Exercise details:
I'd like every record written out again, exactly as it is.

Material to process:
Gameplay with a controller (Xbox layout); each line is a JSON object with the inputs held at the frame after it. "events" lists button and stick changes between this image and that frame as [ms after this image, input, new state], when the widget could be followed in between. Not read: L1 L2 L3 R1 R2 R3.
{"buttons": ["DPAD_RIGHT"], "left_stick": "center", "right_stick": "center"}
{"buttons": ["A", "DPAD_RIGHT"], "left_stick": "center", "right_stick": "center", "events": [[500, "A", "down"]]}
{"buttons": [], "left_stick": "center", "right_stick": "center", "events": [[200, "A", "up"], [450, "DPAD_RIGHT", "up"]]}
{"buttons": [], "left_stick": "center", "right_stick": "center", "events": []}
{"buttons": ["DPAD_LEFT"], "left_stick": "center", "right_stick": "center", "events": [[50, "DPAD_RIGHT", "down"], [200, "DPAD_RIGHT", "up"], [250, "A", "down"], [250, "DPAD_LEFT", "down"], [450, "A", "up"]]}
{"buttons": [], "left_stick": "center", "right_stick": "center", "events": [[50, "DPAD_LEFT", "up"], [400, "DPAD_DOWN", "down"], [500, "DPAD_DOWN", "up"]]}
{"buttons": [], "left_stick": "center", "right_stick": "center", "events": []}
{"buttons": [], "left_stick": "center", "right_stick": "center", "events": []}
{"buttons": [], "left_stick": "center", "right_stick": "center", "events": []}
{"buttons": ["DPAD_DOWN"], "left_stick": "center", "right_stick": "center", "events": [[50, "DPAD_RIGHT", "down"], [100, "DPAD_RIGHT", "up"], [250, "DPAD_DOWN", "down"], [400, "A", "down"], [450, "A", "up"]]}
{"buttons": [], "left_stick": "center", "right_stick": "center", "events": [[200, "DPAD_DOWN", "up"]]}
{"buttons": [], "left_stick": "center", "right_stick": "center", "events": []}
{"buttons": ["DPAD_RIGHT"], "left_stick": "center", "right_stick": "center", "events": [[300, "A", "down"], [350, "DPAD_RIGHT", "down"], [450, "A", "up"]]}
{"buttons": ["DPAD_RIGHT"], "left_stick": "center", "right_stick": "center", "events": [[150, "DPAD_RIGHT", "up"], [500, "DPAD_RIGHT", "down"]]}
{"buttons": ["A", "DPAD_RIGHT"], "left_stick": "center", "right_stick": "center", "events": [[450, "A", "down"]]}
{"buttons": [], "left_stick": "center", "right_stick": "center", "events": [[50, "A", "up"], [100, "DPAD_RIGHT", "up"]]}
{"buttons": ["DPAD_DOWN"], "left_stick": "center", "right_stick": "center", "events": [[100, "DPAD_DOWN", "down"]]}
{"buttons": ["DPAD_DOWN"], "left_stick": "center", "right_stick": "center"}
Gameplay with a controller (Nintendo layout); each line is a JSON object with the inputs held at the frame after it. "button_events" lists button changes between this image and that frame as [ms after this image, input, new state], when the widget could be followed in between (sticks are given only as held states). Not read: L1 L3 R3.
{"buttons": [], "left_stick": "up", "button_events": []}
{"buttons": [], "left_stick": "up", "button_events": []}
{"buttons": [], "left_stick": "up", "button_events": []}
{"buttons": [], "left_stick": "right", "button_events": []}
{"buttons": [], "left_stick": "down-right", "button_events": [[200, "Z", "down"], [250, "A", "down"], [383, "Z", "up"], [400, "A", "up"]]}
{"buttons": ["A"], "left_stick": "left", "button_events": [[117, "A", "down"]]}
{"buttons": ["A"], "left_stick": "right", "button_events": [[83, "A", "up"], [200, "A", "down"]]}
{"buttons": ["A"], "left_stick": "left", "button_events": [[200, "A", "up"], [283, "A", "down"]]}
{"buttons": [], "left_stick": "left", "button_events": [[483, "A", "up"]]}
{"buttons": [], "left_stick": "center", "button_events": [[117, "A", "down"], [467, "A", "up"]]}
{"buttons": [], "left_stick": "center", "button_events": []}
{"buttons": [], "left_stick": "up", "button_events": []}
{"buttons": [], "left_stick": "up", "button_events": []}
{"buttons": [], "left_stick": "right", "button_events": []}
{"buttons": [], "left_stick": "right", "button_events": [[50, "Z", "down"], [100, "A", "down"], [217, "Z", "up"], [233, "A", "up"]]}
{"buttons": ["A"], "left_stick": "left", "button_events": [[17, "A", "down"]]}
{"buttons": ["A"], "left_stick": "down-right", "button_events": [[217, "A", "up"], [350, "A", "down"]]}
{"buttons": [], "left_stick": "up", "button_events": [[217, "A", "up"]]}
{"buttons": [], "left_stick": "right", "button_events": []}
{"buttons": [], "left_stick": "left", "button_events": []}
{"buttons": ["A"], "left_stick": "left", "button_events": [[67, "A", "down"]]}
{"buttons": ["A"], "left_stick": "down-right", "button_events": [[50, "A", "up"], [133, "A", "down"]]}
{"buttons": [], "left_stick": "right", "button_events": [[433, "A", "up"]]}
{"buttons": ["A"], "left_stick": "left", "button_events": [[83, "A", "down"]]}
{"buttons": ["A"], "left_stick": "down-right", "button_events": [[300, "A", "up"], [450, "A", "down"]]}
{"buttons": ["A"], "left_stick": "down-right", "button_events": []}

Solution for this problem:
Gameplay with a controller (Xbox layout); each line is a JSON object with the inputs held at the frame after it. "events" lists button and stick changes between this image and that frame as [ms after this image, input, new state], when the widget could be followed in between. Not read: L1 L2 L3 R1 R2 R3.
{"buttons": ["DPAD_RIGHT"], "left_stick": "center", "right_stick": "center"}
{"buttons": ["A", "DPAD_RIGHT"], "left_stick": "center", "right_stick": "center", "events": [[500, "A", "down"]]}
{"buttons": [], "left_stick": "center", "right_stick": "center", "events": [[200, "A", "up"], [450, "DPAD_RIGHT", "up"]]}
{"buttons": [], "left_stick": "center", "right_stick": "center", "events": []}
{"buttons": ["DPAD_LEFT"], "left_stick": "center", "right_stick": "center", "events": [[50, "DPAD_RIGHT", "down"], [200, "DPAD_RIGHT", "up"], [250, "A", "down"], [250, "DPAD_LEFT", "down"], [450, "A", "up"]]}
{"buttons": [], "left_stick": "center", "right_stick": "center", "events": [[50, "DPAD_LEFT", "up"], [400, "DPAD_DOWN", "down"], [500, "DPAD_DOWN", "up"]]}
{"buttons": [], "left_stick": "center", "right_stick": "center", "events": []}
{"buttons": [], "left_stick": "center", "right_stick": "center", "events": []}
{"buttons": [], "left_stick": "center", "right_stick": "center", "events": []}
{"buttons": ["DPAD_DOWN"], "left_stick": "center", "right_stick": "center", "events": [[50, "DPAD_RIGHT", "down"], [100, "DPAD_RIGHT", "up"], [250, "DPAD_DOWN", "down"], [400, "A", "down"], [450, "A", "up"]]}
{"buttons": [], "left_stick": "center", "right_stick": "center", "events": [[200, "DPAD_DOWN", "up"]]}
{"buttons": [], "left_stick": "center", "right_stick": "center", "events": []}
{"buttons": ["DPAD_RIGHT"], "left_stick": "center", "right_stick": "center", "events": [[300, "A", "down"], [350, "DPAD_RIGHT", "down"], [450, "A", "up"]]}
{"buttons": ["DPAD_RIGHT"], "left_stick": "center", "right_stick": "center", "events": [[150, "DPAD_RIGHT", "up"], [500, "DPAD_RIGHT", "down"]]}
{"buttons": ["A", "DPAD_RIGHT"], "left_stick": "center", "right_stick": "center", "events": [[450, "A", "down"]]}
{"buttons": [], "left_stick": "center", "right_stick": "center", "events": [[50, "A", "up"], [100, "DPAD_RIGHT", "up"]]}
{"buttons": ["DPAD_DOWN"], "left_stick": "center", "right_stick": "center", "events": [[100, "DPAD_DOWN", "down"]]}
{"buttons": ["DPAD_DOWN"], "left_stick": "center", "right_stick": "center"}
Gameplay with a controller (Nintendo layout); each line is a JSON object with the inputs held at the frame after it. "button_events" lists button changes between this image and that frame as [ms after this image, input, new state], when the widget could be followed in between (sticks are given only as held states). Not read: L1 L3 R3.
{"buttons": [], "left_stick": "up", "button_events": []}
{"buttons": [], "left_stick": "up", "button_events": []}
{"buttons": [], "left_stick": "up", "button_events": []}
{"buttons": [], "left_stick": "right", "button_events": []}
{"buttons": [], "left_stick": "down-right", "button_events": [[200, "Z", "down"], [250, "A", "down"], [383, "Z", "up"], [400, "A", "up"]]}
{"buttons": ["A"], "left_stick": "left", "button_events": [[117, "A", "down"]]}
{"buttons": ["A"], "left_stick": "right", "button_events": [[83, "A", "up"], [200, "A", "down"]]}
{"buttons": ["A"], "left_stick": "left", "button_events": [[200, "A", "up"], [283, "A", "down"]]}
{"buttons": [], "left_stick": "left", "button_events": [[483, "A", "up"]]}
{"buttons": [], "left_stick": "center", "button_events": [[117, "A", "down"], [467, "A", "up"]]}
{"buttons": [], "left_stick": "center", "button_events": []}
{"buttons": [], "left_stick": "up", "button_events": []}
{"buttons": [], "left_stick": "up", "button_events": []}
{"buttons": [], "left_stick": "right", "button_events": []}
{"buttons": [], "left_stick": "right", "button_events": [[50, "Z", "down"], [100, "A", "down"], [217, "Z", "up"], [233, "A", "up"]]}
{"buttons": ["A"], "left_stick": "left", "button_events": [[17, "A", "down"]]}
{"buttons": ["A"], "left_stick": "down-right", "button_events": [[217, "A", "up"], [350, "A", "down"]]}
{"buttons": [], "left_stick": "up", "button_events": [[217, "A", "up"]]}
{"buttons": [], "left_stick": "right", "button_events": []}
{"buttons": [], "left_stick": "left", "button_events": []}
{"buttons": ["A"], "left_stick": "left", "button_events": [[67, "A", "down"]]}
{"buttons": ["A"], "left_stick": "down-right", "button_events": [[50, "A", "up"], [133, "A", "down"]]}
{"buttons": [], "left_stick": "right", "button_events": [[433, "A", "up"]]}
{"buttons": ["A"], "left_stick": "left", "button_events": [[83, "A", "down"]]}
{"buttons": ["A"], "left_stick": "down-right", "button_events": [[300, "A", "up"], [450, "A", "down"]]}
{"buttons": ["A"], "left_stick": "down-right", "button_events": []}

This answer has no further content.